→ **Written request 1**:
In the photography interview, how many months did the photographer wait before purchasing Photoshop?
→ **Written request 2**:
Resume the photography interview after its final sentence.

→ **Text section**:
3. What are 3 things you wish you had known before starting your photography business?
There were many things that I wished I had known. Probably the biggest were:
1) Set your pricing, even when starting out, at a level to ensure reasonable workload and income.
2) Early on, try to find a group of photographers, online or locally, for mutual learning and support—it’s invaluable.
3) Actively block out time for your personal life, family and kids.
4. After reading all the books you could get your hands on, why did you decide to purchase Lightroom first?
I read Scott Kelby’s Lightroom 2 and Photoshop CS4 books cover to cover before deciding to start with Lightroom. It seemed to me that my first goals should be getting good at shooting in RAW and learning how to cleanly process images before trying to get too fancy. Lightroom could do everything from keeping my images organized, to bringing those RAW images to a clean and corrected state, to even applying some creative effects. For budget reasons, I did not purchase Photoshop until 8 months later, and in those 8 months, I really delved into what LR could do. Yes, I now appreciate the ability to retouch and apply additional effects in Photoshop, but in hindsight, I feel like Lightroom was a great foundation in editing.
5. Tell us about your typical workflow for a family session and a newborn session.
I shoot in RAW with a custom white balance. I import the images into Lightroom and then, after narrowing them down to my final set of images, try to do as much of the editing in LR as I can. The ability to sync global settings across similar images is such a huge time saver.

[Collected data]
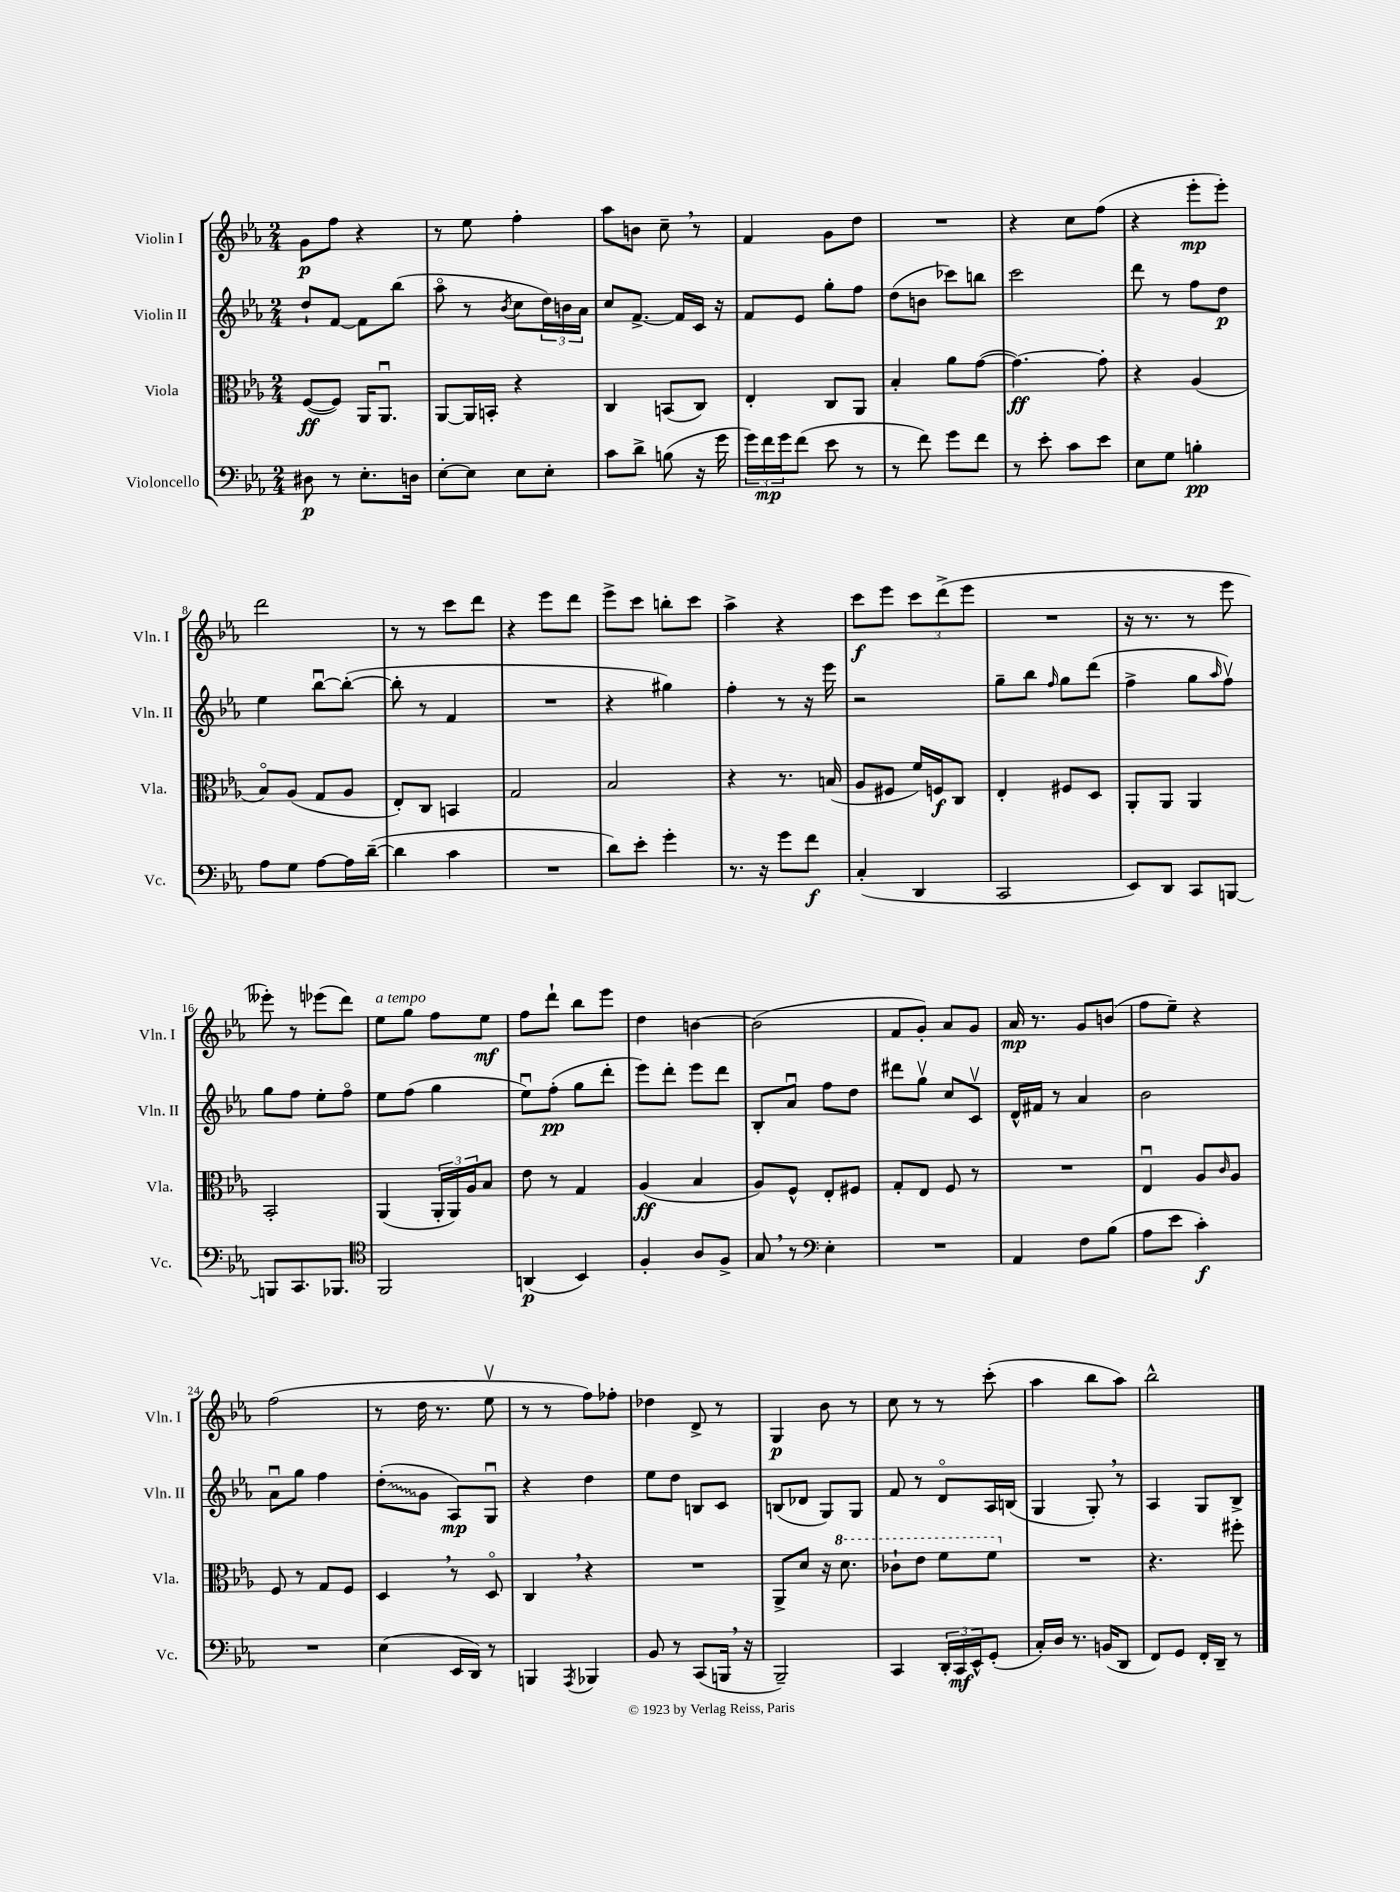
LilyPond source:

<<
\new StaffGroup <<
\new Staff = "s0" \with { instrumentName = "Violin I" shortInstrumentName = "Vln. I" } {
    \clef treble \key ees \major \numericTimeSignature \time 2/4
    g'8\p f''8 r4 |
    r8 ees''8 f''4-. |
    aes''8 b'8 c''8-- \breathe r8 |
    f'4 g'8 d''8 |
    R2 |
    r4 c''8 f''8( |
    r4 ees'''8-.\mp ees'''8-.) |
    d'''2 |
    r8 r8 c'''8 d'''8 |
    r4 ees'''8 d'''8 |
    ees'''8-> c'''8 b''8-. c'''8 |
    aes''4-> r4 |
    c'''8\f ees'''8 \tuplet 3/2 { c'''8 d'''8->( ees'''8 } |
    R2 |
    r16 r8. r8 ees'''8 |
    eeses'''8-.) r8 ees'''8( d'''8) |
    ees''8^\markup { \italic "a tempo" } g''8 f''8 ees''8\mf |
    f''8 d'''8-! bes''8 ees'''8 |
    d''4 b'4~ |
    b'2( |
    f'8 g'8-.) aes'8 g'8 |
    aes'16\mp r8. g'8 b'8( |
    f''8 ees''8--) r4 |
    f''2( |
    r8 d''16 r8. ees''8\upbow |
    r8 r8 f''8) fes''8-. |
    des''4 d'8-> r8 |
    g4\p bes'8 r8 |
    c''8 r8 r8 c'''8-.( |
    aes''4 bes''8 aes''8) |
    bes''2-^ \bar "|." |
}
\new Staff = "s1" \with { instrumentName = "Violin II" shortInstrumentName = "Vln. II" } {
    \clef treble \key ees \major \numericTimeSignature \time 2/4
    d''8-! f'8~ f'8 bes''8( |
    aes''8\flageolet r8 \acciaccatura { bes'8 } c''8 \tuplet 3/2 { d''16) b'16 aes'16 } |
    c''8 f'8.~-> f'16 c'16 r16 |
    f'8 ees'8 g''8-. f''8 |
    d''8( b'8 ces'''8) b''8 |
    c'''2 |
    d'''8 r8 f''8 d''8\p |
    ees''4 bes''8~\downbow bes''8~-.( |
    bes''8-. r8 f'4 |
    R2 |
    r4 gis''4) |
    f''4-. r8 r16 ees'''16 |
    r2 |
    g''8-- bes''8 \grace { f''16 } g''8 d'''8( |
    f''4-> g''8 \grace { aes''16 } f''8\upbow) |
    g''8 f''8 ees''8-. f''8\flageolet |
    ees''8 f''8( g''4 |
    ees''8\downbow) f''8-.\pp( g''8 d'''8-. |
    ees'''8) d'''8-. ees'''8 d'''8 |
    bes8-. aes'8\downbow f''8 d''8 |
    dis'''8 g''8\upbow c''8 c'8\upbow |
    d'16-^ fis'16 r8 aes'4 |
    bes'2 |
    aes'8\downbow g''8 f''4 |
    \once \override Glissando.style = #'zigzag d''8-.\glissando( g'8 aes8\mp) g8\downbow |
    r4 d''4 |
    ees''8 d''8 b8 c'8 |
    b8( des'8 g8) g8 |
    f'8 r8 d'8\flageolet aes16 b16( |
    g4 g8-.) \breathe r8 |
    aes4 g8 bes8-> \bar "|." |
}
\new Staff = "s2" \with { instrumentName = "Viola" shortInstrumentName = "Vla." } {
    \clef alto \key ees \major \numericTimeSignature \time 2/4
    f8~\ff( f8) aes,16 aes,8.\downbow |
    aes,8~ aes,16 b,16-. r4 |
    c4 b,8( c8) |
    ees4-. c8 aes,8 |
    bes4-. aes'8 g'8~( |
    g'4.~\ff) g'8-. |
    r4 aes4( |
    bes8\flageolet) aes8( g8 aes8 |
    ees8-.) c8 b,4 |
    g2 |
    bes2 |
    r4 r8. b16( |
    aes8 fis8 f'16) f16\f c8 |
    ees4-. fis8 d8 |
    aes,8-. aes,8 aes,4 |
    bes,2-. |
    aes,4( \tuplet 3/2 { aes,16-. aes,16) aes16 } bes8 |
    ees'8 r8 g4 |
    aes4\ff( bes4 |
    aes8) f8-^ ees8-. fis8 |
    g8-. ees8 f8 r8 |
    R2 |
    ees4\downbow aes8 \grace { c'16 } aes8 |
    f8 r8 g8 f8 |
    d4 \breathe r8 d8\flageolet |
    c4 \breathe r4 |
    R2 |
    aes,8-> d'8 r16 \ottava #1 d''8. |
    ces''8-! ees''8 f''8 f''8 \ottava #0 |
    R2 |
    r4. fis''8-. \bar "|." |
}
\new Staff = "s3" \with { instrumentName = "Violoncello" shortInstrumentName = "Vc." } {
    \clef bass \key ees \major \numericTimeSignature \time 2/4
    dis8\p r8 ees8.-. d16 |
    ees8~-. ees8 ees8 ees8-. |
    c'8 d'8-> b8( r16 g'16 |
    \tuplet 3/2 { g'16) f'16\mp g'16 } f'8( ees'8 r8 |
    r8 f'8) g'8 f'8 |
    r8 ees'8-. c'8 ees'8 |
    ees8 g8 b4-.\pp |
    aes8 g8 aes8~ aes16 d'16~--( |
    d'4 c'4 |
    R2 |
    d'8) ees'8-. g'4-. |
    r8. r16 g'8 f'8\f |
    c4-.( d,4 |
    c,2 |
    ees,8) d,8 c,8 b,,8~ |
    b,,8 c,8. bes,,8. |
    \clef tenor f,2 |
    a,4\p( bes,4) |
    f4-. aes8 f8-> |
    g8 \breathe r8 \clef bass ees4-. |
    R2 |
    aes,4 f8 bes8( |
    aes8 ees'8 c'4-.\f) |
    R2 |
    ees4( ees,16 d,16) r8 |
    b,,4 \acciaccatura { aes,,8 } bes,,4 |
    bes,8 r8 c,8( b,,16 \breathe r16 |
    bes,,2--) |
    c,4 \tuplet 3/2 { d,16-. c,16\mf ees,16-^ } g,8-.( |
    c16-.) d16 r8. b,16( d,8 |
    f,8) g,8 f,16-. d,16-- r8 \bar "|." |
}
>>
>>
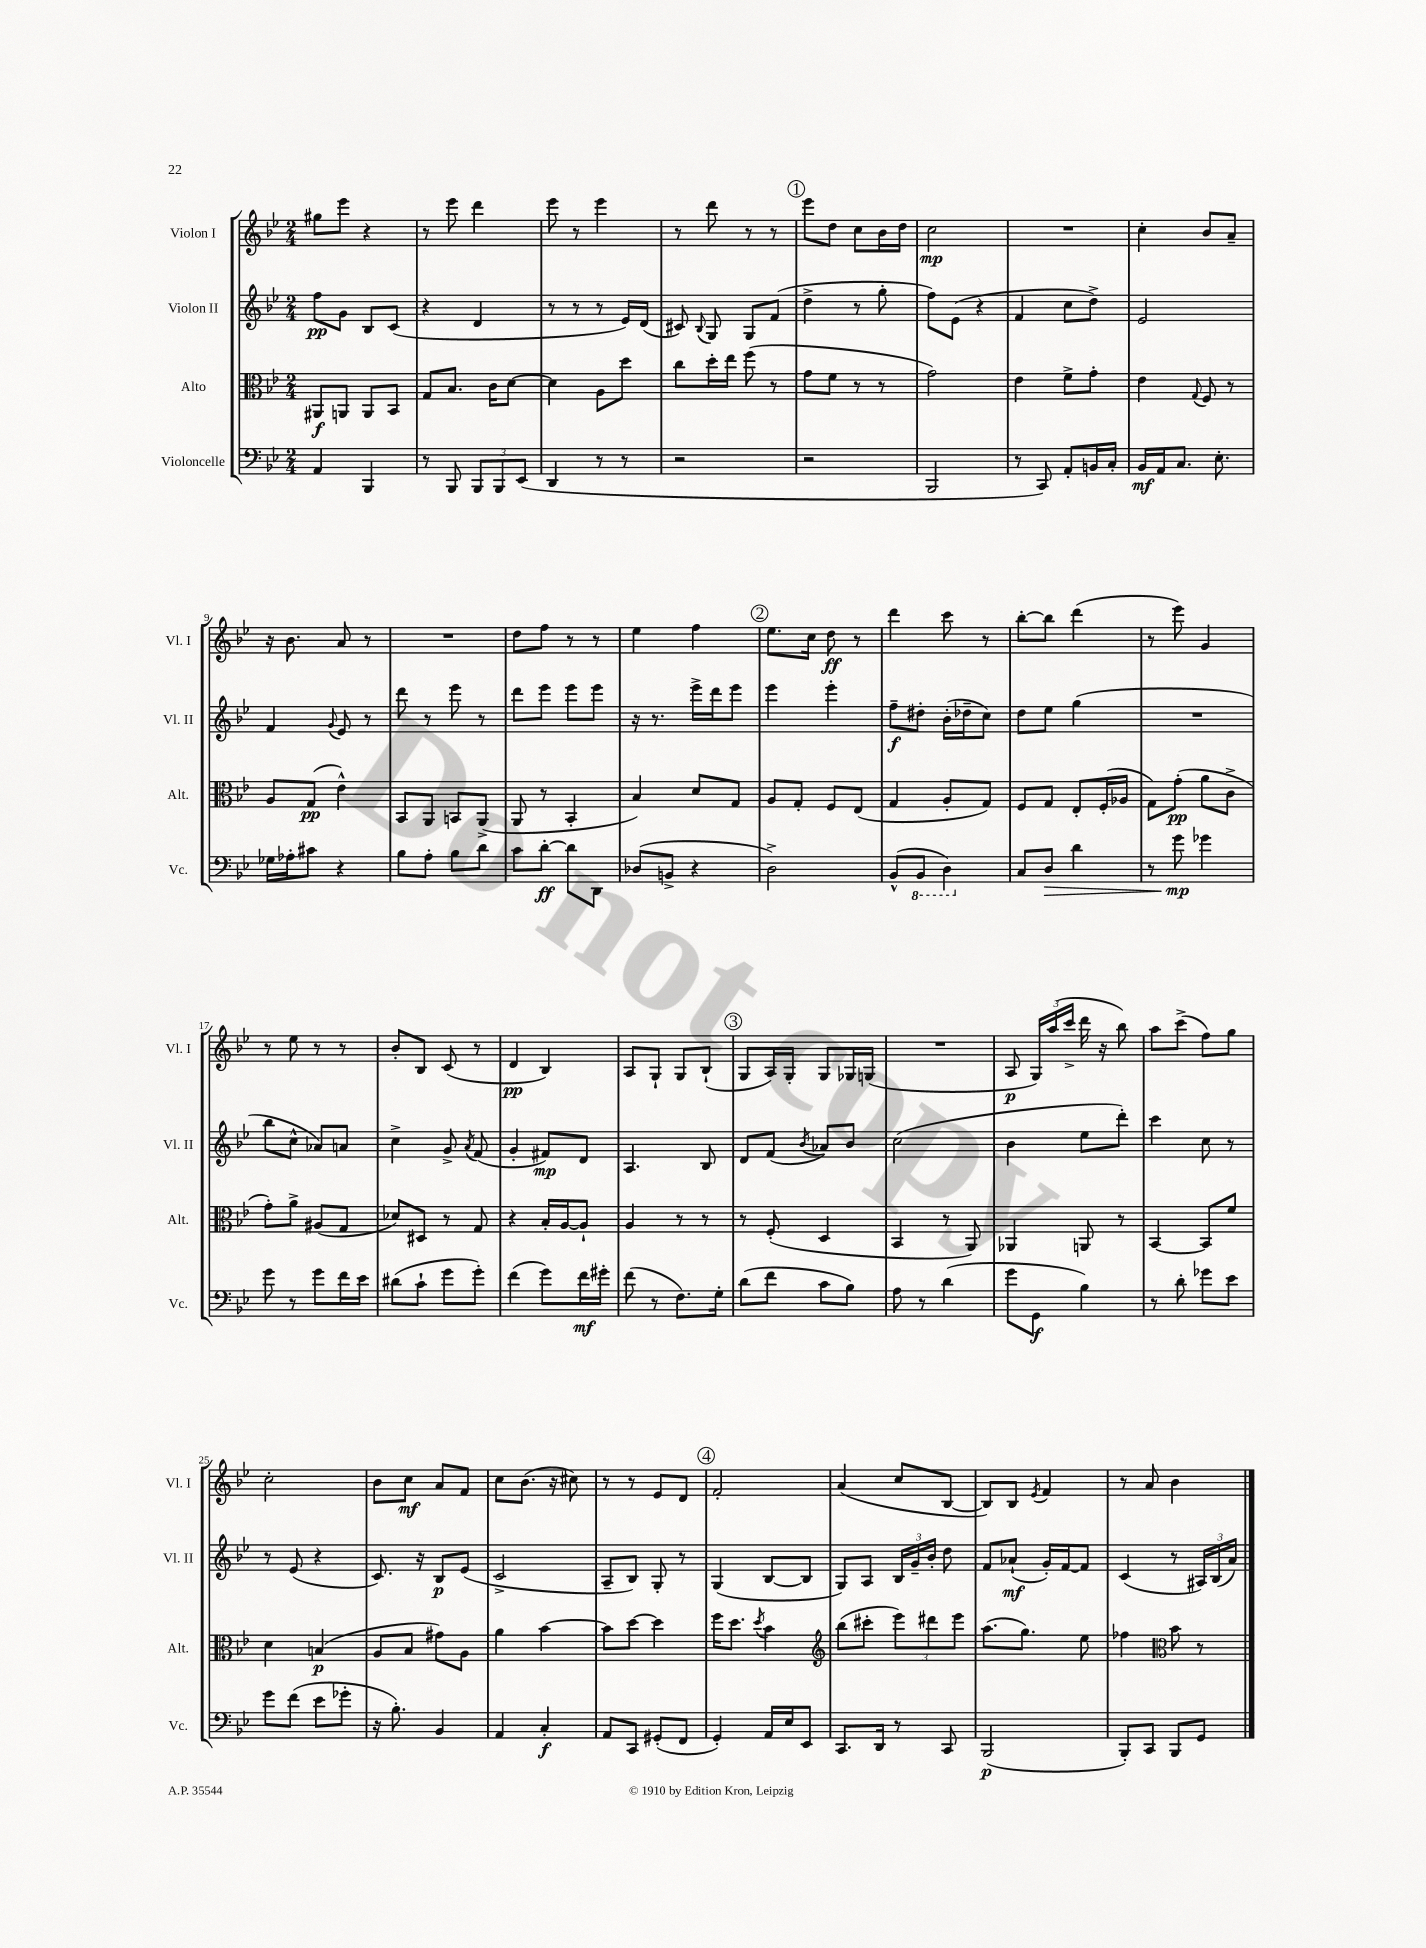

→ **Task response 1**:
8 months.

→ **Task response 2**:
For images of almost anyone older than 2 months of age, I am able to take images very close to a finished state in LR alone. In LR, I make slight white balance/exposure/contrast adjustments, maybe add a slight vibrance boost, and apply capture sharpening and noise reduction. Also I use the Hue/Sat/Luminance and/or adjustment brush a lot for areas of skin that need neutralizing—for example, overly red areas or green casts from grass. I bring the image over to PS for skin retouching, checking/adjusting skin tones, and patching/cloning work.
Since newborns and younger babies so often are rashy, blotchy, and jaundiced, they usually need a lot more retouching work in PS. I do my LR adjustments as above, except if they have an undesirable color in the skin, I avoid increasing contrast and vibrance in LR, which might exaggerate those unwanted colors. I reduce those as well as I can in LR with Hue/Sat/Luminance and/or the adjustment brush without sucking out too much of the baby’s skin color and then deal with it further in Photoshop. I’ll add some contrast in later after the unwanted colors are under control. I also rely on a very light use of Portraiture for newborns (20-30% opacity masked on). I always send my images back to LR and do resizing, cropping and exporting from there.
6. Since you use Lightroom for the majority of your editing, can you tell us a little more about why you would pull a photo into Photoshop?
Photoshop is my go-to place for skin retouching, more precise skin color correction, selective sharpening/enhancement of eyes, and, if needed, Portraiture. I do own a fair number of actions to add different finishing effects, but I use them only sparingly and at low opacity.
7. What are some of your favorite features about Lightroom and Photoshop?
Because I am such a LR fan, I always upgrade to the newest version as soon as it is released. I just LOVE LR 4! Besides the new basic panel sliders which feel more intuitive to me (especially the exposure control which is now weighted more towards the midtones as the former brightness control used to be), I adore the ability to paint on temp/tint and color effects with the adjustment brush (and adjust it to taste after it’s painted on)—this is GREAT for green casts from grass and adding some Fall colors into the trees. In Photoshop CS6, I love the auto save feature so my work doesn’t get lost in the event of a crash and the Content Aware patch tool which makes it so easy to remove the diaper bag or pedestrian that I didn’t notice in the background.
8. What advice would you give someone who is considering leaving their current job to pursue a photography business?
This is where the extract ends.